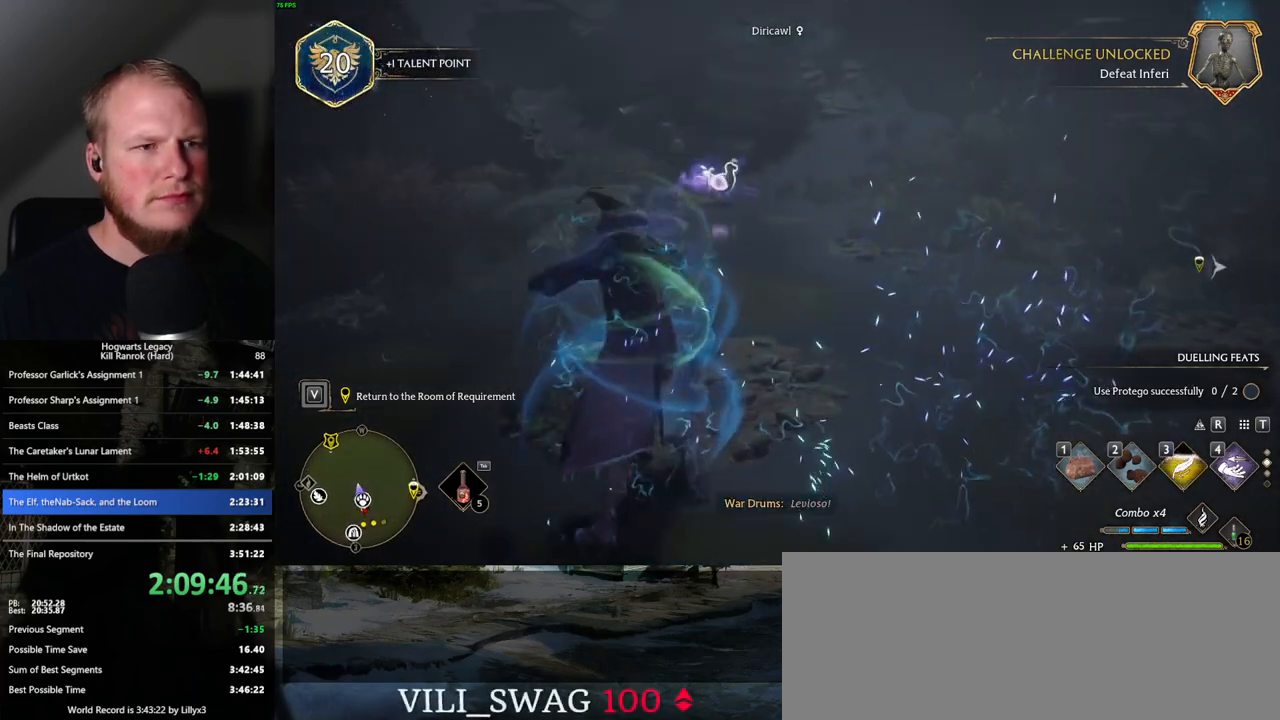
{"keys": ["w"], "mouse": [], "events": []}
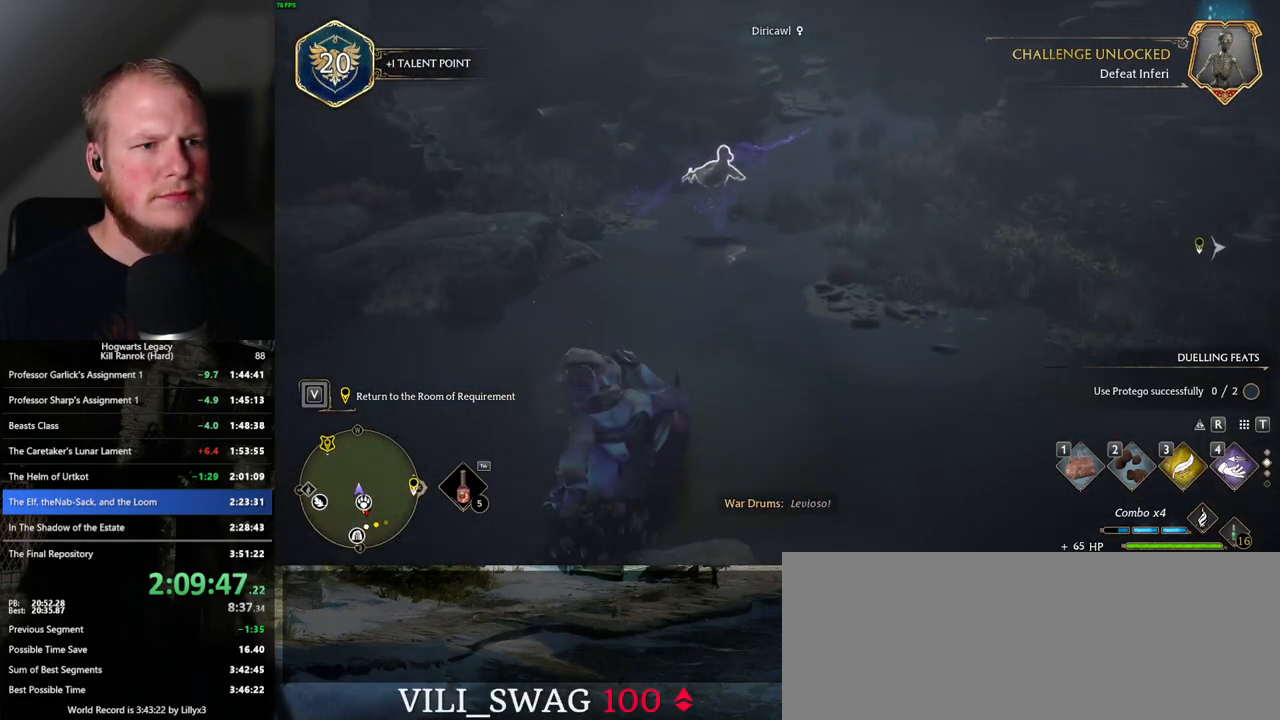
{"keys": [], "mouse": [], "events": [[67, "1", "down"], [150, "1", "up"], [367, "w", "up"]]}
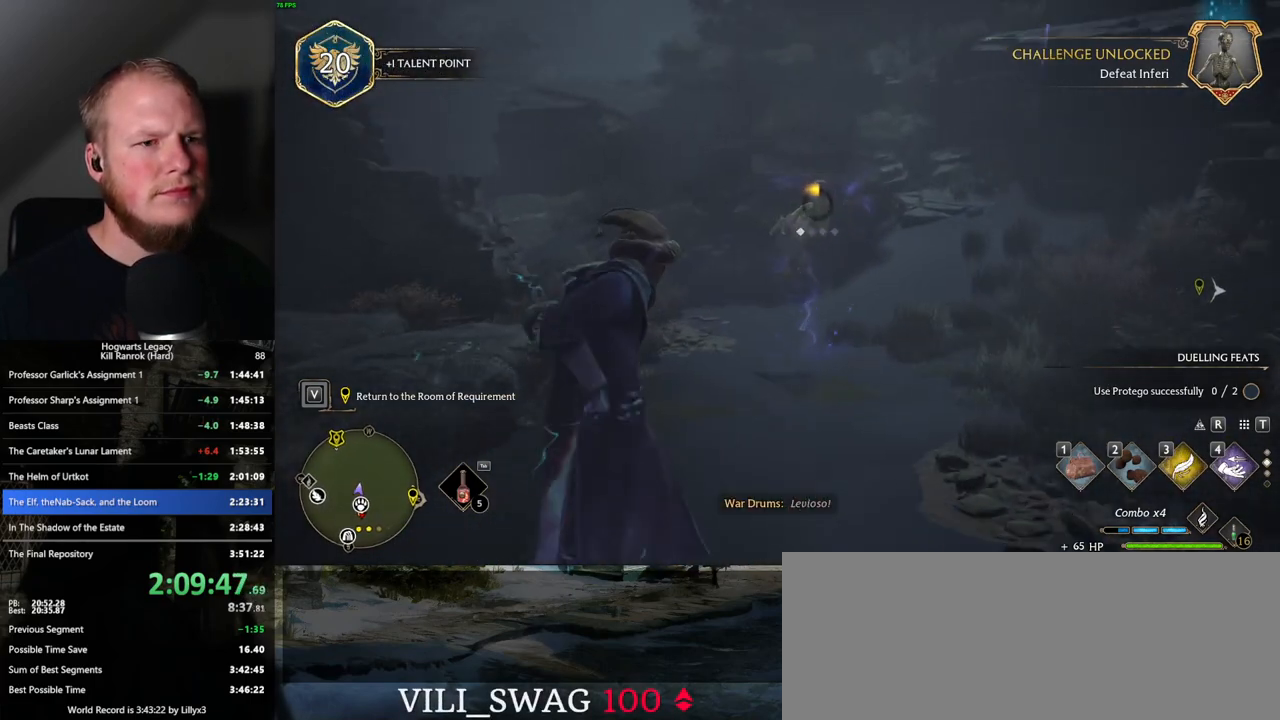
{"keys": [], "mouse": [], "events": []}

WHAT THE EXERCISE ASKS:
Apart from the images, please copy every line of the data exactly as written.

EXPECTED OUTPUT:
{"keys": ["w"], "mouse": [], "events": []}
{"keys": [], "mouse": [], "events": [[67, "1", "down"], [150, "1", "up"], [367, "w", "up"]]}
{"keys": [], "mouse": [], "events": []}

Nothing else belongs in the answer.